Candidate aux trois dernières présidentielles en Algérie, Mme Hanoune a été placée en détention provisoire jeudi par un juge d’instruction militaire dans le cadre d’une enquête pour « complot contre l’armée » et « atteinte à l’autorité de l’Etat », selon le petit Parti des Travailleurs (PT) dont elle est la secrétaire générale.
Les chefs d’inculpation à son encontre n’ont pas été dévoilées.
« Un autre pas est franchi, une femme politique, cheffe d’un parti, est arrêtée après sa comparution en tant que témoin devant le tribunal militaire, ouvrant par-là la voie à tous les scénarios et toutes les dérives », s’inquiète la Ligue algérienne de défense des droits de l’Homme (LADDH) dans un communiqué.
Pour l’ONG, « le coup de force s’installe, en faveur d’une transition clanique, où de plus en plus, l’armée », qui en lâchant le président Abdelaziz Bouteflika, a rendu inéluctable sa démission le 2 avril après 20 ans de pouvoir, « apparaît être au centre de la manœuvre ».

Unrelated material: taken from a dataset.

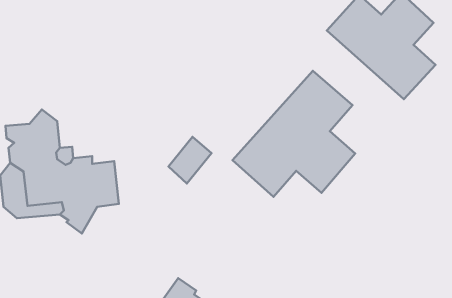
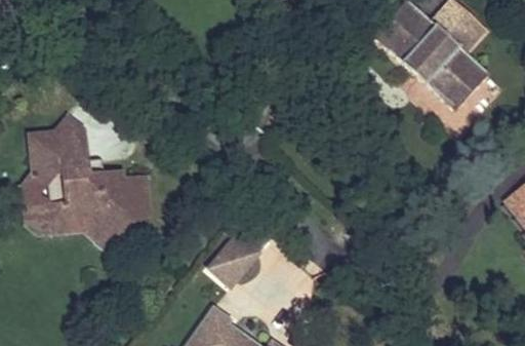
building: [232,71,355,197] -> none
building: [169,137,212,183] -> [211,233,257,283]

« Cette affaire +de conspiration contre l’armée+ ne serait-elle pas un bon alibi pour faire taire toutes les voix discordantes » s’opposant au processus de transition que « veut imposer au peuple », le général Ahmed Gaid Salah, son chef d’état-major, se demande la LADDH.

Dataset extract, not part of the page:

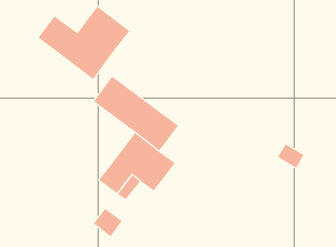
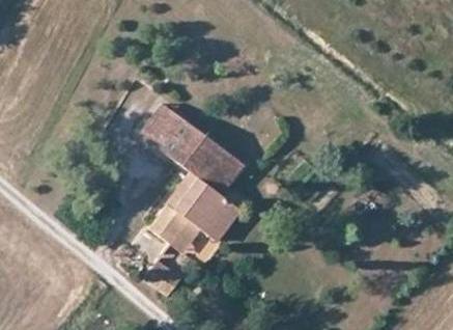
building: [38,6,130,80] -> none

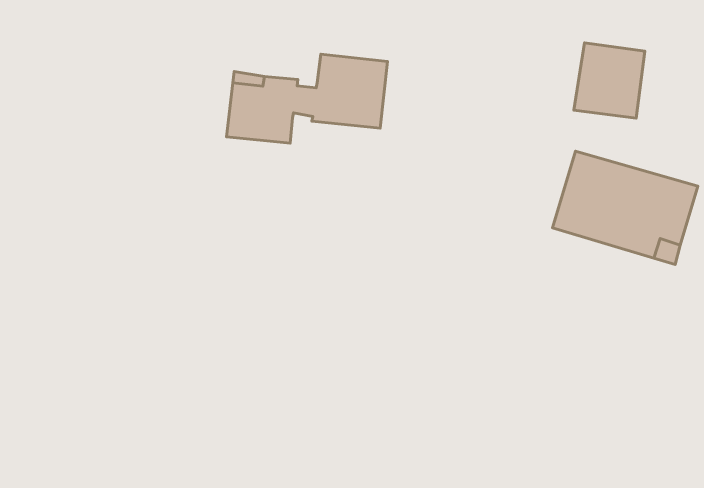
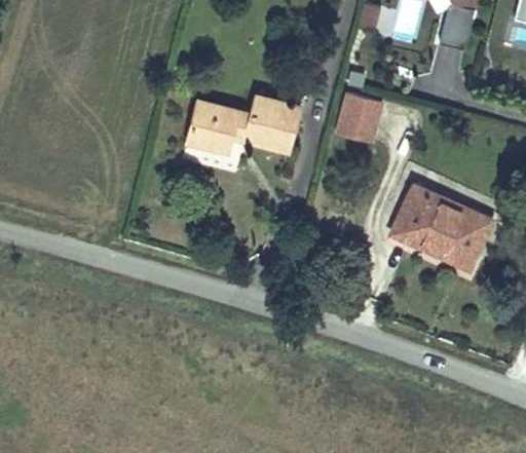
building: [574,43,645,118] -> [331,92,383,147]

Des millions d’Algériens continuent de manifester chaque vendredi pour réclamer le départ de l’ensemble du « système » au pouvoir, notamment le général Gaid Salah, qui fut un pilier du régime Bouteflika durant 15 ans.
La contestation l’a considéré comme un possible allié quand il a lâché M. Bouteflika, mais sa volonté acharnée d’imposer un processus de transition conforme à la Constitution, dont l’organisation d’une présidentielle le 4 juillet, suscitent désormais la colère et les soupçons.
Pour le président du Rassemblement Action Jeunesse (RAJ), une association citoyenne, la détention de Mme Hanoune montre « la volonté du pouvoir réel incarné par le chef d’état-major de faire passer de force son agenda consistant à maintenir le système en organisant les élections du 4 juillet ».
Le pouvoir « veut étouffer le mouvement et faire peur (…) à toutes celles et ceux qui ne s’inscrivent pas dans sa feuille de route qui a pour objectif d’assurer une transition clanique », ajoute le président du RAJ Abdelouhab Fersaoui sur son compte Facebook, dénonçant « la nature autoritaire du régime ».
Il a également appelé à « l’indépendance de la Justice ».